04 April 2009

I'M NOT SCARED, WHAT ABOUT YOU?

My stepmother, who I dearly love (I wanted to make that clear, since so often when people start a sentence with "my stepmother" it's about something they aren't happy about), recently sent me this link to a You Tube video, with the subject heading of "Incredibly scary information." Take a look at it by clicking anywhere you want on this paragraph, then come back here, read the rest of my blog, and tell me if this scares you or not.

Okay, you're back. Good.

The only thing all this "information" does, is to make me sorry I won't be around in a hundred or so years to see how it all turns out. (Of course by then, I'd probably want another hundred years - greedy little shit, aren't I? - to see how that turns out.) It all seems so exciting.

I can just barely recollect bits and pieces of the first time I ever went back east with my family. We flew from Los Angeles to New York. It took 11 hours, or more, and required a couple of stops along the way. Maybe it was in a DC-6 with its four propellers; the king of the commercial airways in the 1950s. Last time I made the trip, it took just slightly over five hours - we had favorable tailwinds.

I remember my father getting very nervous when the company he ran installed its first computer. They had to build a special clean, humidity and temperature controlled room to house it. It cost something like four million dollars (over 21 million dollars today, adjusted for inflation.) The fifteen hundred dollar laptop I'm writing this blog on, in my dusty, somewhat damp and cold at the moment, office in my house, is almost immeasurably more powerful than the computer my dad bought for his company back then.
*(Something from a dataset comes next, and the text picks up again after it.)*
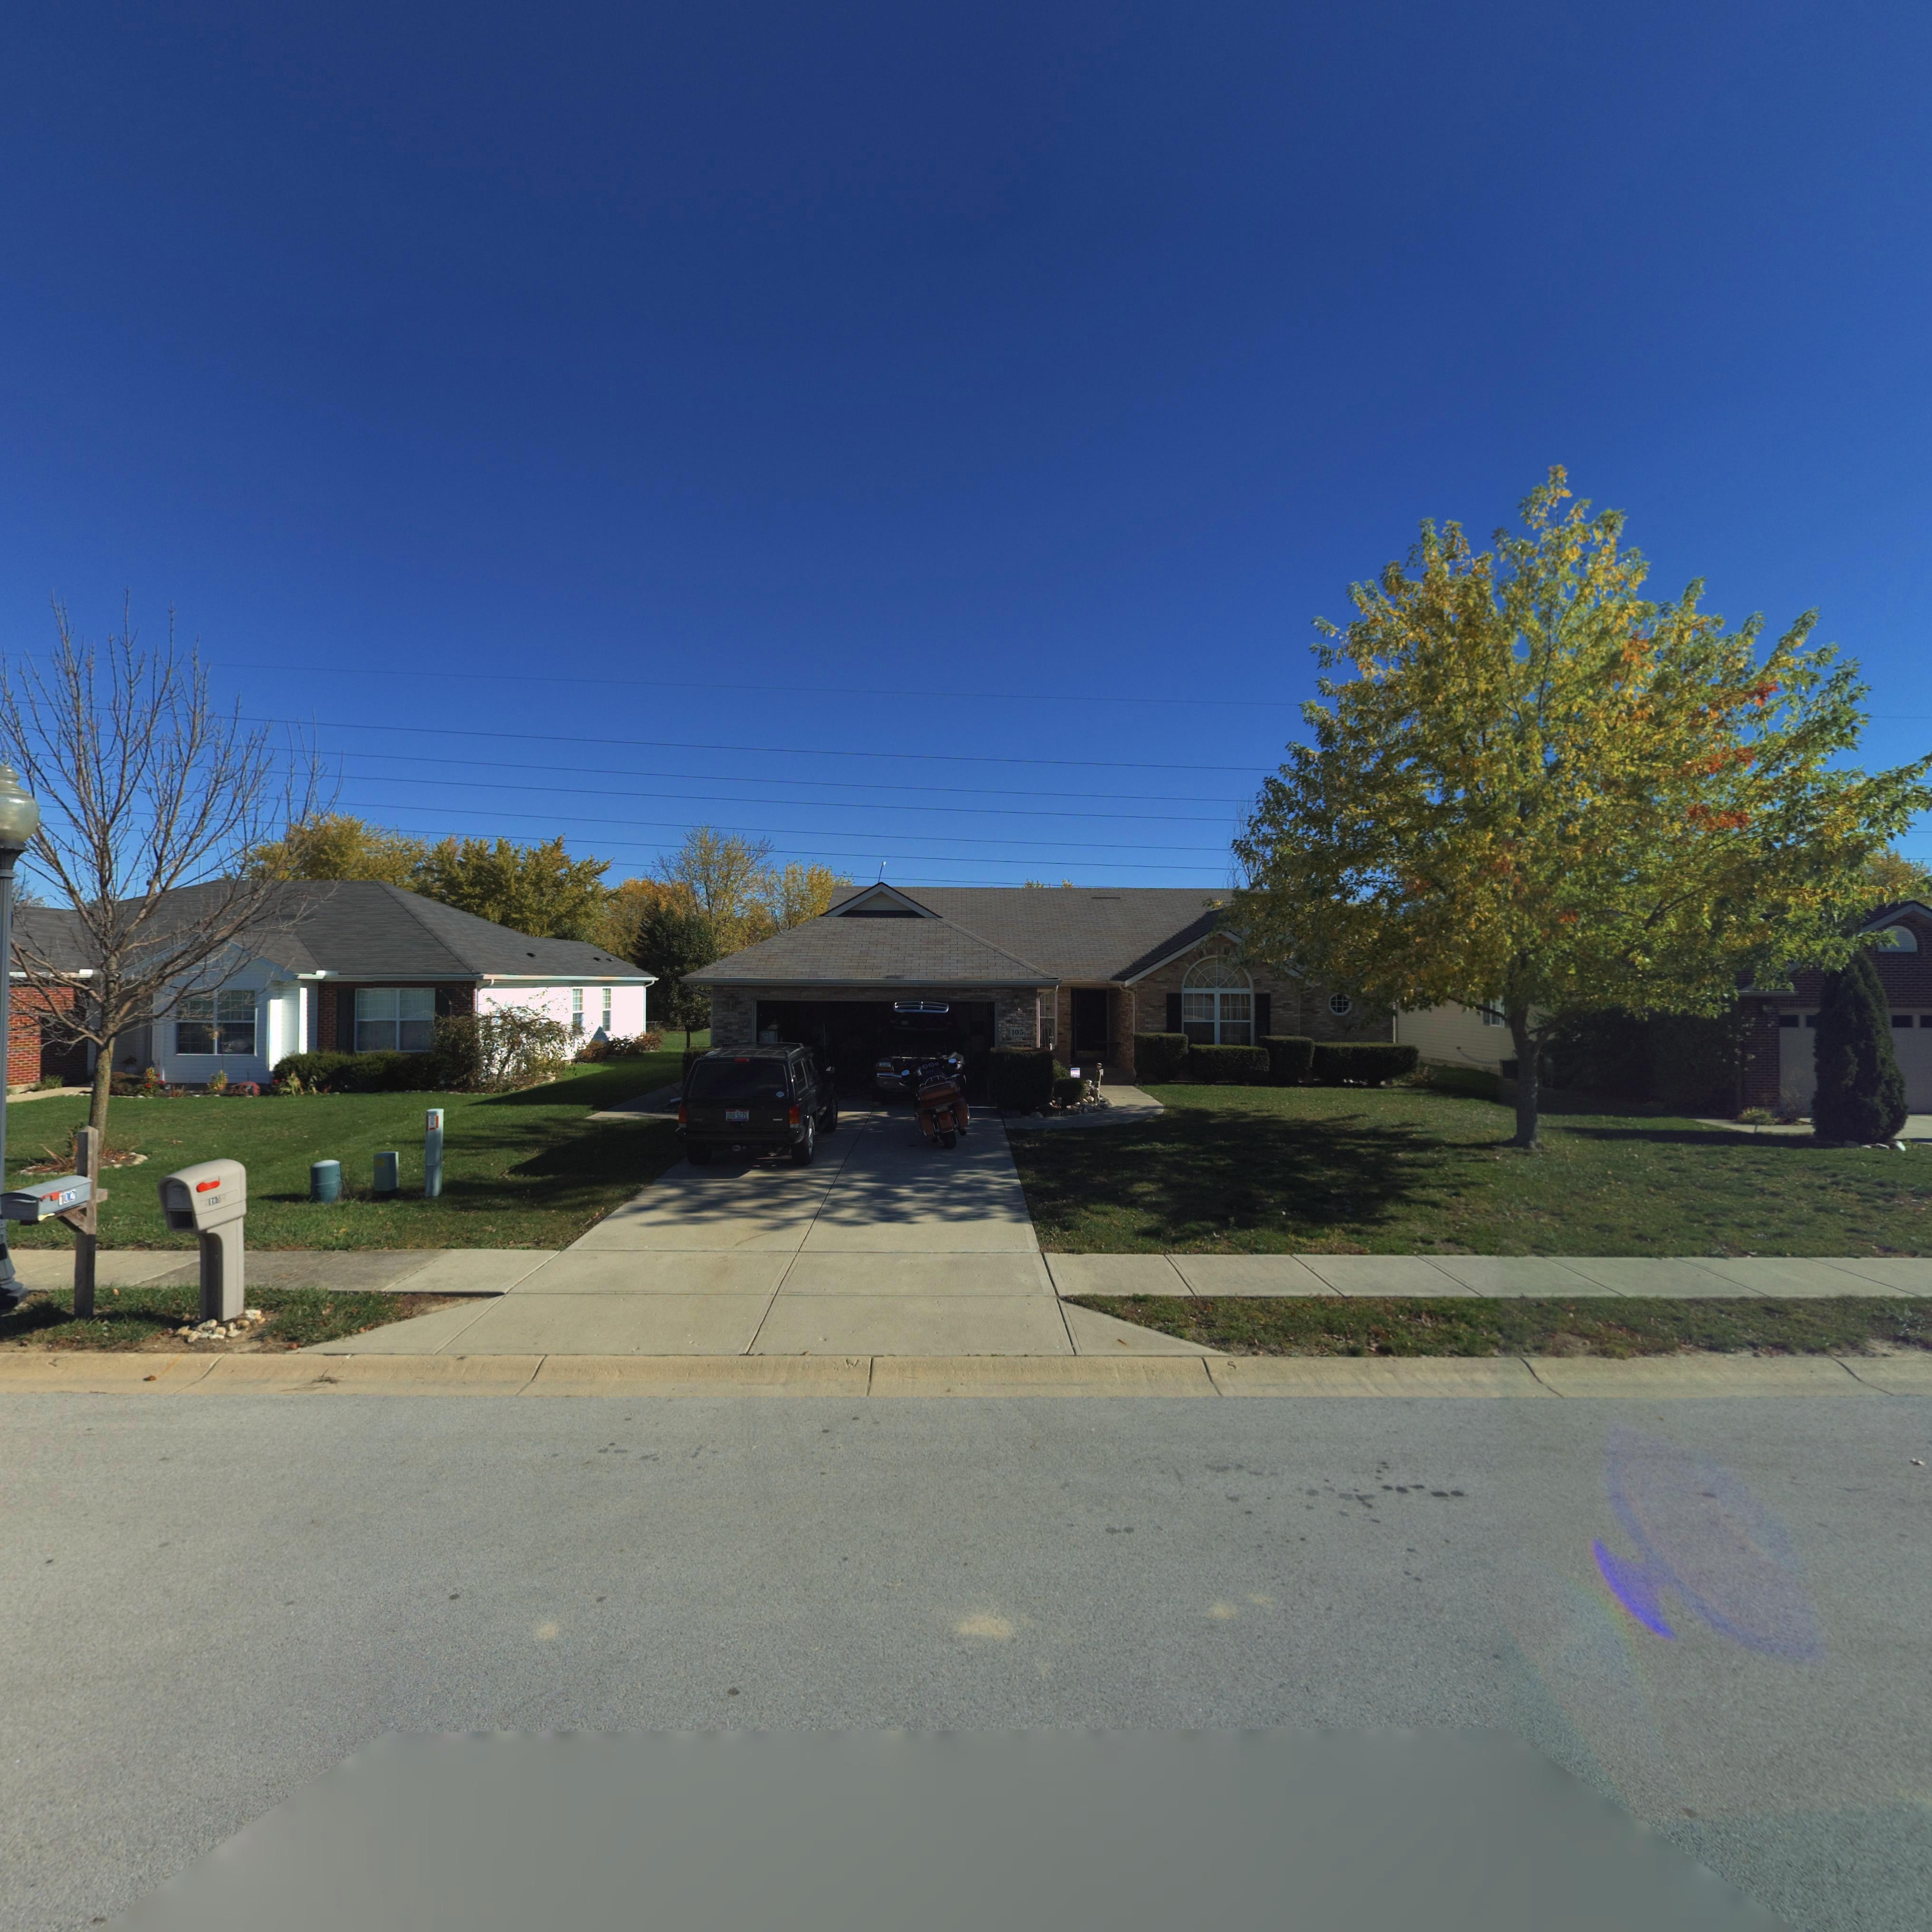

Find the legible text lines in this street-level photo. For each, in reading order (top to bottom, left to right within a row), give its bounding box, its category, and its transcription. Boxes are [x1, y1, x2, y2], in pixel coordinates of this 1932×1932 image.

[1011, 1028, 1024, 1036] StreetNumber: 105
[59, 1188, 77, 1206] StreetNumber: 10*\
[208, 1193, 222, 1207] StreetNumber: 1*5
My grandmother died in 1988 at the age of 98. She was tack sharp until the day she died. She was incredibly well read and well traveled, with a tremendous curiosity about the world. By the time she died, I had my first computer, a primitive affair with one big floppy disk for the operating system and one for whatever program I was using and a bit of extra space to store stuff on. I could sort of, kind of, get on the internet, mostly Usenet groups. Since then, thanks to the rapid development of the internet and computer software and hardware, I've probably learned more about the world over just those 20 years than my grandmother did in her entire life.

I envy my nieces and nephew, now just starting to edge into their teens. The breadth of their knowledge of the world will dwarf mine by the time they're my age. Probably long before that. Though there has been some criticism about the decreasing depth of people's knowledge - how much real information can actually be packed into a 140 word tweet? - it doesn't need to be that way. Breadth of knowledge will give them incredible opportunities to pick and choose what they want to learn in greater depth, what they want to specialize in.

Will they need to work harder, faster, more effectively to take advantage of all these opportunites? Yep, they will. Is that so bad or so scary? Nope, at least it shouldn't be. All this sped up and still speeding up development means is that the world is becoming a much more competitive place. And competition is good. It can be messy, chaotic; it requires flexibility and constant learning and relearning, but it's the best way to make things better in the long run.

This isn't to say that none of this, at my age, doesn't make me a little wistful, if not downright nervous at times. Pretty much everything I've learned to do in my life, is becoming obsolete, or if not, becoming less and less of a way to make a living. Still, that's progress for you. And it doesn't scare me. It excites me.

1 comment:

Ashley Ream said...

The very best part is how small the world will get, how easy it is and will continue to be to work and communicate with anyone, anywhere. Isolationism becomes impossible. Oh the places you will go, indeed.